## Work task
Your response should contain every line from the data below that holds the string "lines".

(Stored items)
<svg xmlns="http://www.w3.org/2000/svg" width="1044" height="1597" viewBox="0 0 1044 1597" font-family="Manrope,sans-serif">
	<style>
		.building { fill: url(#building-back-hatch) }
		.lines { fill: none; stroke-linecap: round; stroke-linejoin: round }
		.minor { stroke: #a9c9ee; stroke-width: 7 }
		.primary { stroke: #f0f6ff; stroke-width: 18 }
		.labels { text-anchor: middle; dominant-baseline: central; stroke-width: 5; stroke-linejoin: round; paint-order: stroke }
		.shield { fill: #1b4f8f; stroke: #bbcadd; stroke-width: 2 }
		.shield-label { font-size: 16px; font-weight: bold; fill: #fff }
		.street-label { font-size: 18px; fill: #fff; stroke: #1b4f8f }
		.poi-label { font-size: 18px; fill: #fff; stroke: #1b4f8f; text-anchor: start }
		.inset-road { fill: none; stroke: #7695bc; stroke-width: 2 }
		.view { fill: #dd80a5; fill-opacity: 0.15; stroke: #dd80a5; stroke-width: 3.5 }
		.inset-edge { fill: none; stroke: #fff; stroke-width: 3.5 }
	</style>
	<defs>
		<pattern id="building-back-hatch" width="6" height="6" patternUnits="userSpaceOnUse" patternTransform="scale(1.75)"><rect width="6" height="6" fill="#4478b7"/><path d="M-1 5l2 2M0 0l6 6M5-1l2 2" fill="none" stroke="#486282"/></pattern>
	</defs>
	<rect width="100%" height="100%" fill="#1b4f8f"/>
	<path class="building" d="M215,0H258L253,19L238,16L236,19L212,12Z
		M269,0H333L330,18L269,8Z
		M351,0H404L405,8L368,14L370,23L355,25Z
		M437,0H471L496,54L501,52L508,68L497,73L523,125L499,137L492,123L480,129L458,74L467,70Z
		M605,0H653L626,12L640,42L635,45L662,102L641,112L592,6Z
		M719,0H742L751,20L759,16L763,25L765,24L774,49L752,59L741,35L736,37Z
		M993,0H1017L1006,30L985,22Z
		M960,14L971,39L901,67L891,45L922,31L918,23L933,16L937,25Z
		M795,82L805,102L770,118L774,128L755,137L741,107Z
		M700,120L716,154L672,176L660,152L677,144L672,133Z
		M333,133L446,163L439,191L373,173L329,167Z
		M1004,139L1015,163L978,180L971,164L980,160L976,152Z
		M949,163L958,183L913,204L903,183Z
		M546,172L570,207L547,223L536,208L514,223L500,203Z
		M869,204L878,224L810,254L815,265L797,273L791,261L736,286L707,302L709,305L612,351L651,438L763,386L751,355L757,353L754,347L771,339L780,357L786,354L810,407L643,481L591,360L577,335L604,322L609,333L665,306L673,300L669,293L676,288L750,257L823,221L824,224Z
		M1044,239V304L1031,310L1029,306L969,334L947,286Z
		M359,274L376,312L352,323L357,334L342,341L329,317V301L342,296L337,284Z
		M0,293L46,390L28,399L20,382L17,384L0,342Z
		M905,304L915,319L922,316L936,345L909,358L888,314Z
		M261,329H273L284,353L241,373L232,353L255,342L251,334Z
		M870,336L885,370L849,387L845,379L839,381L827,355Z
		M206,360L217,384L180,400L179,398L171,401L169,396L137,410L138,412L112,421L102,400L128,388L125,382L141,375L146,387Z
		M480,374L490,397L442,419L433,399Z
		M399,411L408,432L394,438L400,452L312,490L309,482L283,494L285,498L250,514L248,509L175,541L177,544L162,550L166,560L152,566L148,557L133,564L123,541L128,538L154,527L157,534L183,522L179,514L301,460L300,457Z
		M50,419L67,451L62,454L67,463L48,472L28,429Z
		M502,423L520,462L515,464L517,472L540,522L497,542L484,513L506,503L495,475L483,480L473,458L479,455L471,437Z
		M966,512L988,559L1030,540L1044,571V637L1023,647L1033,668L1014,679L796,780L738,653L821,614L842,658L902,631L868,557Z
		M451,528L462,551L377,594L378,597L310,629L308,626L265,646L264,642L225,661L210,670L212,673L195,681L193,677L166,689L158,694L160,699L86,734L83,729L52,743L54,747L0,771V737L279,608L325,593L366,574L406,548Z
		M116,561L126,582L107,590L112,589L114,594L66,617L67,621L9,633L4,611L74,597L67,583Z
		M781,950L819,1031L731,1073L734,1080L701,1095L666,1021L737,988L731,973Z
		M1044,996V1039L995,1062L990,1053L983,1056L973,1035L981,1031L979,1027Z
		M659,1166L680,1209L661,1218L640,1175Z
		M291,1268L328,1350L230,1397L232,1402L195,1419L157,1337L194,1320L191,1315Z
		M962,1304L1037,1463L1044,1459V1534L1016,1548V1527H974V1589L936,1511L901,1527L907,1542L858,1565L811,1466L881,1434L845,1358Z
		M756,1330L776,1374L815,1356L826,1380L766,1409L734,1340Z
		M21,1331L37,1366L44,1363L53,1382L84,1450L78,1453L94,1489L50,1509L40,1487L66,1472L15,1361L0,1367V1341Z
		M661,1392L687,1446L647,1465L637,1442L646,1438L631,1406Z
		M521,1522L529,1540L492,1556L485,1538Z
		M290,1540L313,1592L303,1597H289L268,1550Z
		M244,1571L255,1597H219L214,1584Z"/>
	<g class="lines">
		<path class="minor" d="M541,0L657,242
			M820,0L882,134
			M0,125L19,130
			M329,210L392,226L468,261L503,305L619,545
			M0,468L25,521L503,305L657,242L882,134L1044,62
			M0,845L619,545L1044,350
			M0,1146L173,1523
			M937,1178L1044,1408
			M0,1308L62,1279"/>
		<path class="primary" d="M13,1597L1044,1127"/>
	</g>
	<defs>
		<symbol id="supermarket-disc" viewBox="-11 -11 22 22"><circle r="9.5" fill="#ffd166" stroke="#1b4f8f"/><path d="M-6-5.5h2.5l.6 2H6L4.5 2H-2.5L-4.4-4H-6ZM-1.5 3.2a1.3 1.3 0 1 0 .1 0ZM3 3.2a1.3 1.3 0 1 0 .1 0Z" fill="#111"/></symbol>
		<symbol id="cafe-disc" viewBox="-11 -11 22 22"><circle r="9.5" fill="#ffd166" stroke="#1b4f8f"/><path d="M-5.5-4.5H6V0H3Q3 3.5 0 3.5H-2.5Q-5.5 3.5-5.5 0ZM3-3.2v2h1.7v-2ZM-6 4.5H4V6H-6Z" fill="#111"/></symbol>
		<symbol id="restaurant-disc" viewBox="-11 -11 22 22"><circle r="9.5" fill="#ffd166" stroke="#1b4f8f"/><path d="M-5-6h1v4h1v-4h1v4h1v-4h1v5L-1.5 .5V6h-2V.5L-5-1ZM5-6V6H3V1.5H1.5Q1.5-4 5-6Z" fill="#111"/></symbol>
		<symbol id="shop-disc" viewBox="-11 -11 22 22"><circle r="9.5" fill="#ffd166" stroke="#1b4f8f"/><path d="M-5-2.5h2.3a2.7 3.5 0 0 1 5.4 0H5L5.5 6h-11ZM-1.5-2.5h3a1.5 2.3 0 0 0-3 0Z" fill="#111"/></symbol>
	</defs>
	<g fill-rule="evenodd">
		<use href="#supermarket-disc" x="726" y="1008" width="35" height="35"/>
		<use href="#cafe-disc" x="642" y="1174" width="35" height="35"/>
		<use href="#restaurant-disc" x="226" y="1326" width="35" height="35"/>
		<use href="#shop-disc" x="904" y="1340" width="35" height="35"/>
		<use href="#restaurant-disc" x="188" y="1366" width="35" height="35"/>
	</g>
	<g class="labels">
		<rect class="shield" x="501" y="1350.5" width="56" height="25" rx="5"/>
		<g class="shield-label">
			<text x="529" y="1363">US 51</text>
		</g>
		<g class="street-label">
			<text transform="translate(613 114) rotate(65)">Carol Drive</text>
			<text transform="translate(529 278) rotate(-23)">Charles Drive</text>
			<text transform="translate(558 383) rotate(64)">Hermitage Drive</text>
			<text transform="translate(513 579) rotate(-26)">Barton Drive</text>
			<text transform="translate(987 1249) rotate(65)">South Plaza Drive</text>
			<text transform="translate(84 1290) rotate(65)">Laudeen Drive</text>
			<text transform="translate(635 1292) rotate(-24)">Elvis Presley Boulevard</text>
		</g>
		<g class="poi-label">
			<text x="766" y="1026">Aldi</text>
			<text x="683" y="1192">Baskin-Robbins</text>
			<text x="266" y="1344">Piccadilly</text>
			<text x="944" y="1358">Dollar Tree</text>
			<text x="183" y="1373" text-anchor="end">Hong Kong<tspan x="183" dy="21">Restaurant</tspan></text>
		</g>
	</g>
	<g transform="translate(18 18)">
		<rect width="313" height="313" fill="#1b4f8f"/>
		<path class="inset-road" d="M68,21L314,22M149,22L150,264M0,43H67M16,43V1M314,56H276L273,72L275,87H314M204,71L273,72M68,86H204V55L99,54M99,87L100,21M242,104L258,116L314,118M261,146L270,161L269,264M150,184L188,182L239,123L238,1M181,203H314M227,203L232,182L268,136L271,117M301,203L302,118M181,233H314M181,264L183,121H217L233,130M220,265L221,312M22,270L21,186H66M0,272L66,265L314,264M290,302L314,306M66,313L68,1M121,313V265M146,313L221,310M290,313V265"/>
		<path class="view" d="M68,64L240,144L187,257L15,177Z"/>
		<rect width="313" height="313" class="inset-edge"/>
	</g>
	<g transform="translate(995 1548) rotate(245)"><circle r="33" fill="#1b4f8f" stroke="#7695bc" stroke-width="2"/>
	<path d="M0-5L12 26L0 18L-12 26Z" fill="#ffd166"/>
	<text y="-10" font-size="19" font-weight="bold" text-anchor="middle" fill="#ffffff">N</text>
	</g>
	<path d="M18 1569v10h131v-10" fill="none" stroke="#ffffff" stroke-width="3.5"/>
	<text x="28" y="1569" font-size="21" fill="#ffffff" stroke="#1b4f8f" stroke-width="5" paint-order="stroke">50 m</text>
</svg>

## Result for this exercise
		.lines { fill: none; stroke-linecap: round; stroke-linejoin: round }
	<g class="lines">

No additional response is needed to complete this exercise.